> SOURCE DATA
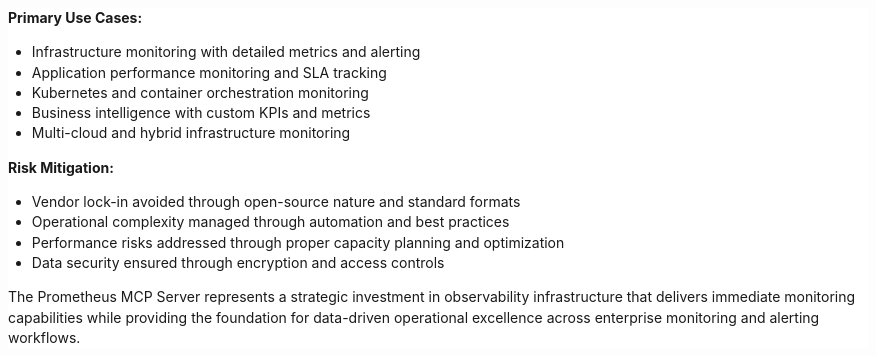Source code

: **Primary Use Cases:**
- Infrastructure monitoring with detailed metrics and alerting
- Application performance monitoring and SLA tracking
- Kubernetes and container orchestration monitoring
- Business intelligence with custom KPIs and metrics
- Multi-cloud and hybrid infrastructure monitoring

**Risk Mitigation:**
- Vendor lock-in avoided through open-source nature and standard formats
- Operational complexity managed through automation and best practices
- Performance risks addressed through proper capacity planning and optimization
- Data security ensured through encryption and access controls

The Prometheus MCP Server represents a strategic investment in observability infrastructure that delivers immediate monitoring capabilities while providing the foundation for data-driven operational excellence across enterprise monitoring and alerting workflows.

> WHAT THE TASK ASKS
Which lines in the records contain the word "with"? Report each of them in full.

> TASK ANSWER
- Infrastructure monitoring with detailed metrics and alerting
- Business intelligence with custom KPIs and metrics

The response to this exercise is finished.